One of the most talked about HR trends of 2018 is financial wellness. More and more employers are stepping up to help their employees get on the right track to becoming more financially stable. However, a new CareerBuilder survey highlights employees’ concerns over whether or not they have enough saved for retirement, hindering plans to retire at the typical age of 65.
Though the economy is improving, many U.S. workers are still pumping the brakes on their retirement plans. According to a recent CareerBuilder survey, 53% of workers aged 60+ say they are postponing retirement, with 57% of men putting retirement on hold compared to 48% of women. Four in 10 workers (40%) don’t think they’ll be able to retire until 70 or older.
This survey was conducted online by The Harris Poll from November 28, 2017 and December 20, 2017, and included a representative sample of 809 full-time workers across industries and company sizes in the U.S. private sector.
“Postponing retirement will make an impact across all of our country’s workforce, along with retirement policy and financial and health care planning,” said Rosemary Haefner, chief human resources officer at CareerBuilder—in a press release. “With workers staying in their jobs longer, employers are adjusting hiring needs, but also reaping the benefits of the extra skills and mentoring abilities of mature employees.”
Postponing Because of Uncertainty
Are workers putting retirement plans on hold because they are unsure of how much to save? Approximately a quarter (24%) do not know how much they will need to save for retirement. Women are much more likely to be unsure of how much to save than men—31% to 17%, respectively.
When asked how much money they think they’ll need to save in order to retire, workers said:
- Less than $500,000: 20%
- $500,000 to less than $1 million: 31%
- $1 million to less than $2 million: 14%
- $2 million to less than $3 million: 5%
- $3 million or more: 7%
When asked if they’re currently contributing to retirement accounts, roughly one in four workers 55+ (23%) said they do not participate in a 401(k), IRA, or other retirement plan, a rate even higher in younger adults ages 18 to 34 (40%). Sixty-seven percent of workers in the South and 69% in the Midwest contribute to retirement accounts, compared to 73% in the Northeast and 71% in the West.
Ways Employers Are Trying to Help
A recent Willis Towers Watson survey uncovered the different ways employers are trying to help their employees save for retirement. The survey found more employers are adding “automatic” and Roth design features to their 401(k) plans, boosting employer contributions, streamlining investment choices, and improving fee transparency.
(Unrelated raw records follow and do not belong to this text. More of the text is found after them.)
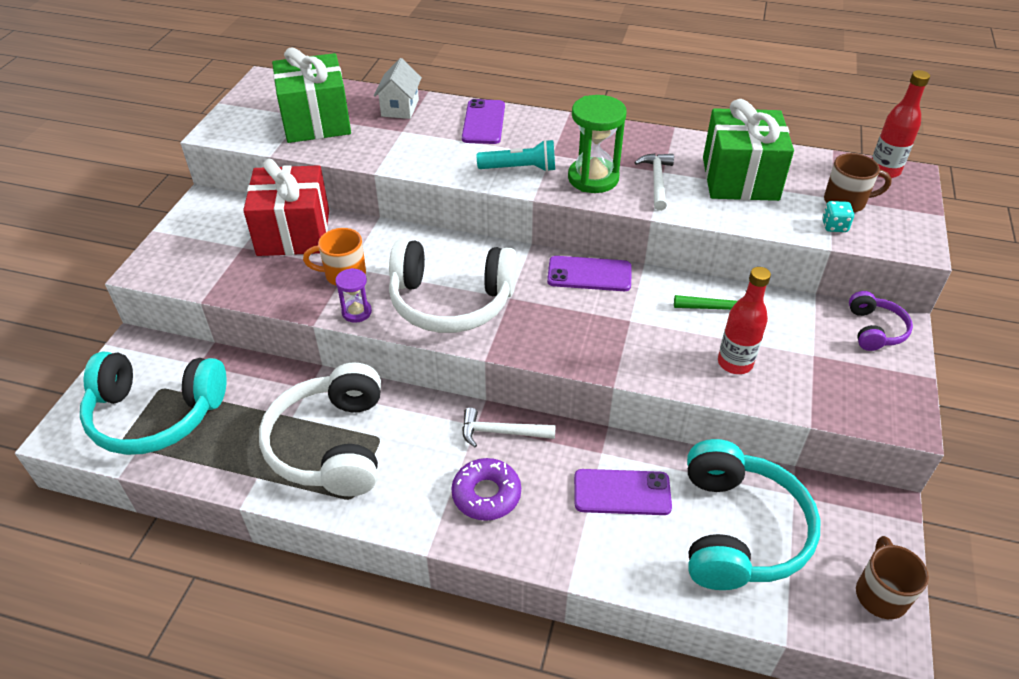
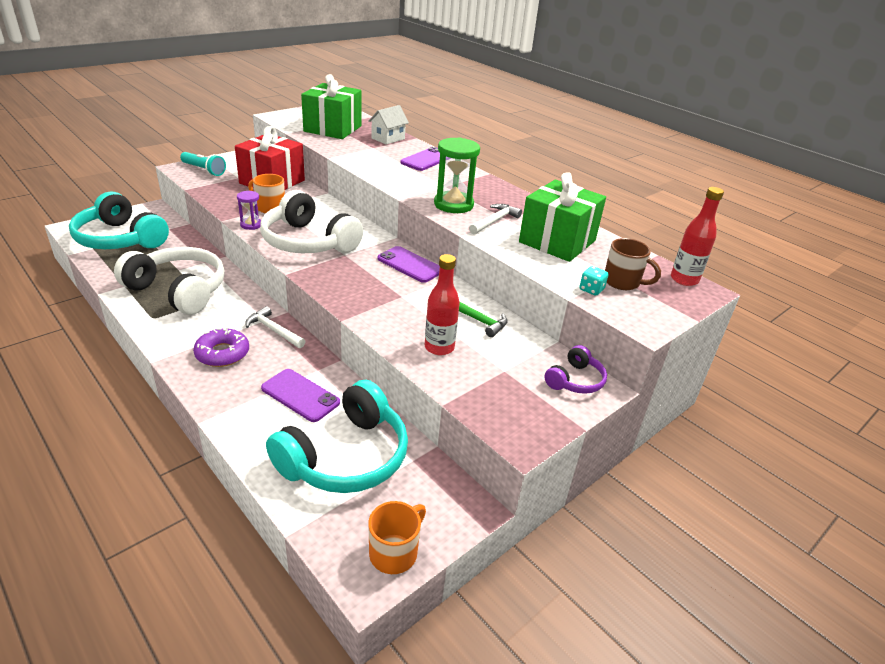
camera: 30 degrees right, 10 degrees down
(331, 445) = (178, 290): white headphones -> white headphones turned 90 degrees clockwise
(520, 168) = (414, 185): turquoise flashlight -> turquoise flashlight (204, 170)
(880, 594) = (394, 552): brown mug -> orange mug

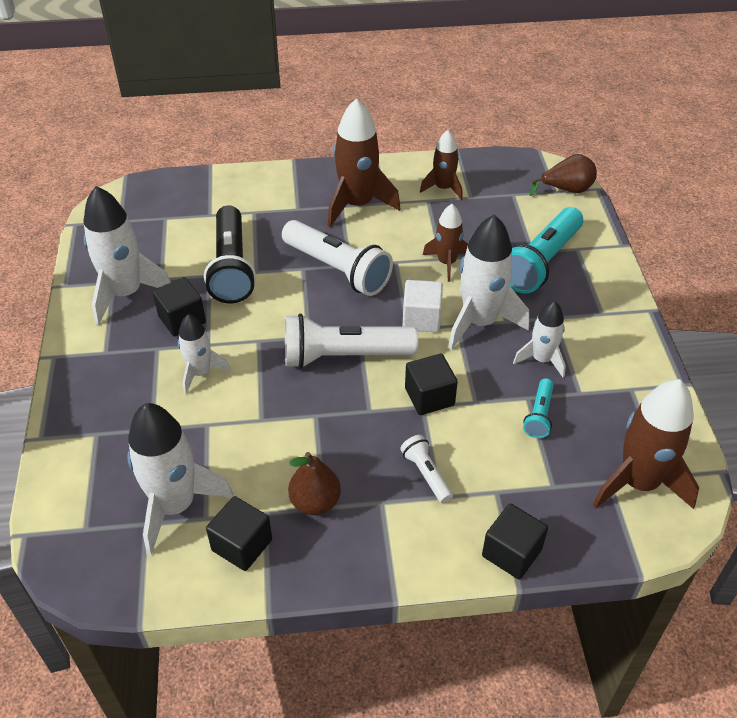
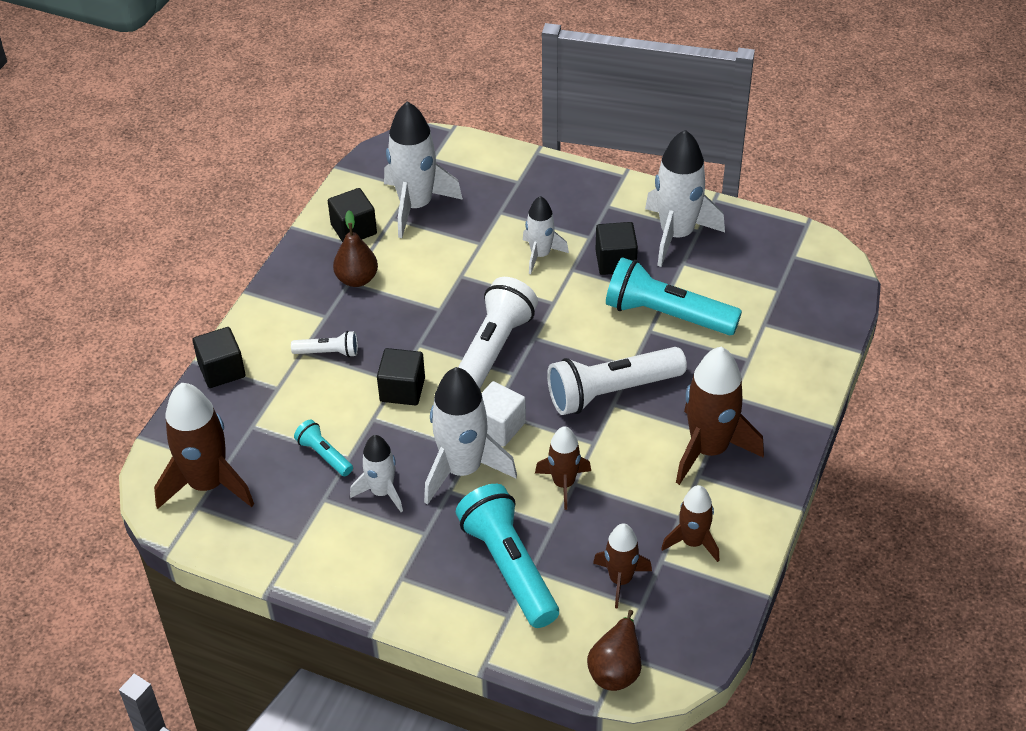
camera: 120 degrees right, 0 degrees up
(231, 267) = (667, 315): black flashlight -> turquoise flashlight
(502, 209) = (620, 580): none -> brown rocket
The survey found more companies are adopting automatic features to their DC plans. Nearly three in four respondents (73%) now automatically enroll new participants, compared with 68% in 2014 and 52% in 2009. Additionally, 60% of respondents provide an auto-escalation feature, up from 54% in 2014. These automatic features can significantly improve an employee’s retirement readiness.
Other improvements plan sponsors reported making to their DC plans include:
- Adding Roth features: Seven in 10 respondents offer Roth features within their 401(k) plans, an increase from 54% in 2014 and 46% in 2012.
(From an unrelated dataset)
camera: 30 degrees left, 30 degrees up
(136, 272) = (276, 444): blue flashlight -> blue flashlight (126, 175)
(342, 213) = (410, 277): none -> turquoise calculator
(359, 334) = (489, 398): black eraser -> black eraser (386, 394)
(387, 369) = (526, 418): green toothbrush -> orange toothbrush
- Increasing employer contributions: One in four employers increased its plan contributions over the past 5 years. Of those that increased contributions, 60% did so by increasing the employer match; 51% by encouraging employee savings and employee engagement, and 44% by offsetting benefit changes in their defined benefit program.
- Streamlining investment options: More than four in 10 respondents (42%) reduced the number of investment options they offer to plan participants over the past 3 years, and another 41% plan to do so by 2020.
- Offering target-date funds (TDFs) as predominant default option: 93% of respondents use TDFs as the qualified default investment alternative (QDIA), an increase from 86% in 2014 and 64% in 2009.
- Adding health savings accounts (HSAs): 80% of employers offer HSAs; 12% are planning or considering adding them by next year. HSAs, with tax-free contributions, investment earnings, and distributions, have become a popular retirement savings tool.
- Increasing fee transparency: 41% charge a fixed-dollar amount per participant for recordkeeping fees, an increase from 32% in 2014.
- Expanding financial well-being communication: 78% expect to increase efforts to educate employees on retirement planning issues. Of this group, 64% plan to offer guidance on how to draw down funds after retirement.